Trecho fornecido
⟨

A rotina foi rompida pela publicação da entrevista ‘pingue-pongue’ exclusiva concedida pela ministra-chefe da Casa Civil, Dilma Roussef, ao jornalista do iG Ricardo Kotscho.

O mais relevante da entrevista é que nela (leia aqui) a ministra, em meio às conhecidas evasivas, admite, de maneira mais clara do que fazia até agora, a possibilidade de vir a ser candidata a presidente da República nas próximas eleições.

Tão importante quanto o seu conteúdo, porém, é o fato em si de a entrevista ter acontecido e de ela ter sido publicada com tanto destaque (na noite de segunda-feira, o iG ainda mantinha chamada na capa para o evento).

Nesse episódio, o iG encara uma opção sedutora, embora pouco realizada, para a sua personalidade como veículo: a de estruturar-se em torno de um jornalismo próprio, autônomo, insuflado pela busca de informações exclusivas.

O iG vislumbra a possibilidade de vir a se desenvolver plenamente como veículo jornalístico. Não mais principalmente como mero repetidor de informações obtidas por terceiros e parceiros, mas como origem de furos relevantes, disputando com os jornais, revistas, emissoras de TV, rádio e outros portais.

⟩

Itens fornecidos
⟨

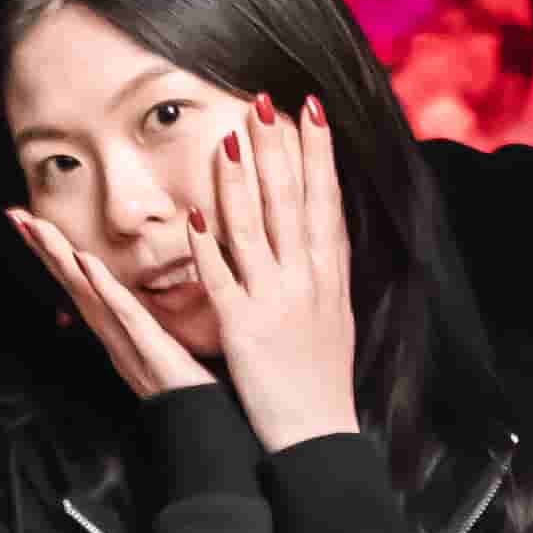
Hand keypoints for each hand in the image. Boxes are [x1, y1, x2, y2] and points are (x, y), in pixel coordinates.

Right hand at [10, 210, 211, 401]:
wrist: (199, 424)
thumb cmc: (186, 389)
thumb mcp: (159, 350)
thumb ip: (140, 327)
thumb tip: (127, 308)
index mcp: (116, 329)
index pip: (79, 283)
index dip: (54, 253)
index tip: (32, 222)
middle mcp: (112, 334)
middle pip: (71, 283)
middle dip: (43, 248)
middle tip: (15, 214)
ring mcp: (126, 340)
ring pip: (86, 292)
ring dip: (59, 258)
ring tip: (37, 227)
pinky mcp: (149, 347)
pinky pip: (122, 312)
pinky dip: (102, 286)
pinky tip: (84, 261)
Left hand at [201, 100, 363, 449]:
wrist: (318, 431)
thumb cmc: (322, 374)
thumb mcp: (335, 311)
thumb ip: (325, 265)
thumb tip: (324, 223)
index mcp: (329, 274)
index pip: (324, 200)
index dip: (318, 153)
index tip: (310, 109)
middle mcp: (307, 280)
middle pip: (293, 203)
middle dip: (281, 149)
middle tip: (267, 101)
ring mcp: (276, 301)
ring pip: (256, 231)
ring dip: (242, 183)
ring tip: (230, 138)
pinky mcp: (244, 328)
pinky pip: (222, 280)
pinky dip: (210, 247)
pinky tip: (196, 215)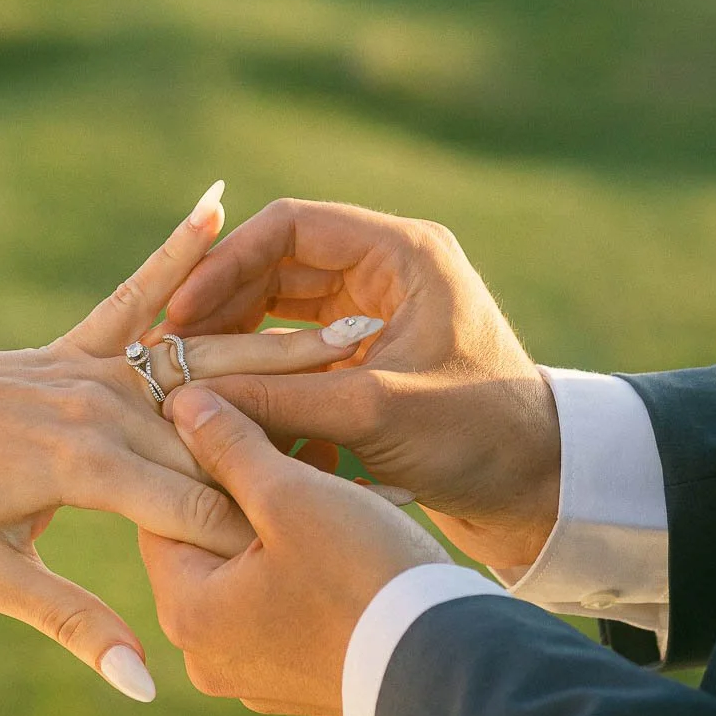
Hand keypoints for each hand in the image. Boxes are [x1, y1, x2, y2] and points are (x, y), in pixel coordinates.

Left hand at [0, 184, 380, 700]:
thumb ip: (73, 624)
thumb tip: (142, 683)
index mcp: (81, 464)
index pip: (195, 502)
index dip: (265, 524)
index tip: (344, 531)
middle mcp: (95, 401)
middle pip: (220, 423)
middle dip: (306, 423)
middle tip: (395, 404)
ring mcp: (88, 361)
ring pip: (203, 355)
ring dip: (283, 341)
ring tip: (359, 322)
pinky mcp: (74, 339)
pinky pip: (136, 293)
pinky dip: (176, 250)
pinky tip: (219, 203)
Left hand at [139, 386, 449, 715]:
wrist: (450, 671)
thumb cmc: (361, 575)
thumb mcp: (290, 494)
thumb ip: (230, 445)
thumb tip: (181, 403)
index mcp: (188, 613)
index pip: (163, 513)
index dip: (199, 456)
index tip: (240, 418)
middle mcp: (209, 655)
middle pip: (211, 542)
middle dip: (255, 483)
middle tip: (296, 436)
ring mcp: (258, 674)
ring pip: (256, 568)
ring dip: (289, 514)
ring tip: (333, 464)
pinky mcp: (304, 680)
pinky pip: (290, 603)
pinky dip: (312, 558)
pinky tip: (354, 514)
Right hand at [163, 199, 561, 572]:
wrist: (546, 488)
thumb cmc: (480, 436)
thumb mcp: (375, 412)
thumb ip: (282, 399)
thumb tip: (186, 400)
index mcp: (402, 253)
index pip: (291, 227)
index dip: (227, 264)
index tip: (181, 311)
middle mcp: (388, 272)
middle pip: (278, 265)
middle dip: (222, 305)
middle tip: (170, 350)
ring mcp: (379, 314)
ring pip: (283, 308)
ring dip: (237, 340)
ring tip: (188, 376)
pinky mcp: (371, 358)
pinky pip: (299, 348)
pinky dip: (265, 372)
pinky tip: (228, 404)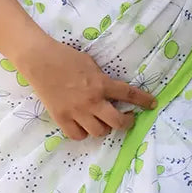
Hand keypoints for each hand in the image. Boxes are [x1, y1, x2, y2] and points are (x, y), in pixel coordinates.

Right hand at [26, 39, 157, 140]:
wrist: (39, 60)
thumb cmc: (65, 57)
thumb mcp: (91, 63)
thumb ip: (101, 78)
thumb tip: (110, 90)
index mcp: (101, 84)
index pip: (128, 94)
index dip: (143, 100)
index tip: (152, 104)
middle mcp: (91, 101)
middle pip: (117, 122)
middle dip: (127, 122)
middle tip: (127, 118)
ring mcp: (76, 112)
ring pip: (99, 132)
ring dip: (104, 128)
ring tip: (102, 121)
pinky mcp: (61, 118)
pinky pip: (78, 135)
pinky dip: (83, 133)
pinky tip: (84, 125)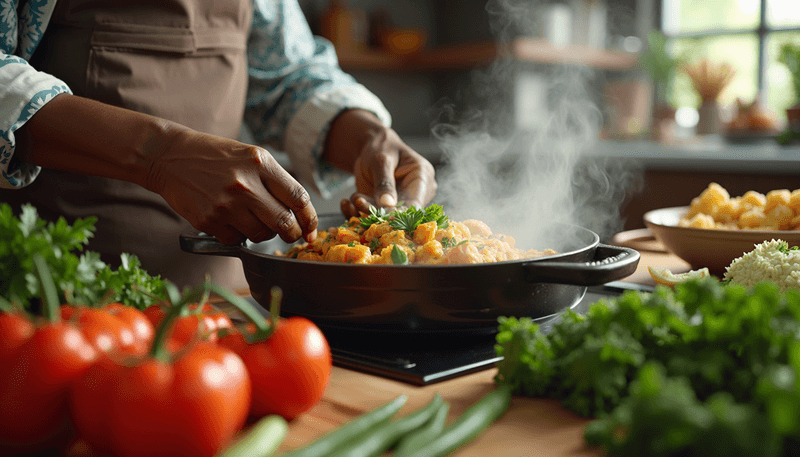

⟩

Como resolver
Repita na íntegra, sem nenhuma alteração, o trecho sobre a entrevista da ministra Dilma Roussef ao iG.

Resposta da tarefa
A rotina foi rompida pela publicação da entrevista ‘pingue-pongue’ exclusiva concedida pela ministra-chefe da Casa Civil, Dilma Roussef, ao jornalista do iG Ricardo Kotscho.

O mais relevante da entrevista é que nela (leia aqui) a ministra, em meio às conhecidas evasivas, admite, de maneira mais clara do que fazia até agora, a possibilidade de vir a ser candidata a presidente da República nas próximas eleições.

Tão importante quanto o seu conteúdo, porém, é o fato em si de a entrevista ter acontecido e de ela ter sido publicada com tanto destaque (na noite de segunda-feira, o iG ainda mantinha chamada na capa para o evento).

Nesse episódio, o iG encara uma opção sedutora, embora pouco realizada, para a sua personalidade como veículo: a de estruturar-se em torno de um jornalismo próprio, autônomo, insuflado pela busca de informações exclusivas.

O iG vislumbra a possibilidade de vir a se desenvolver plenamente como veículo jornalístico. Não mais principalmente como mero repetidor de informações obtidas por terceiros e parceiros, mas como origem de furos relevantes, disputando com os jornais, revistas, emissoras de TV, rádio e outros portais.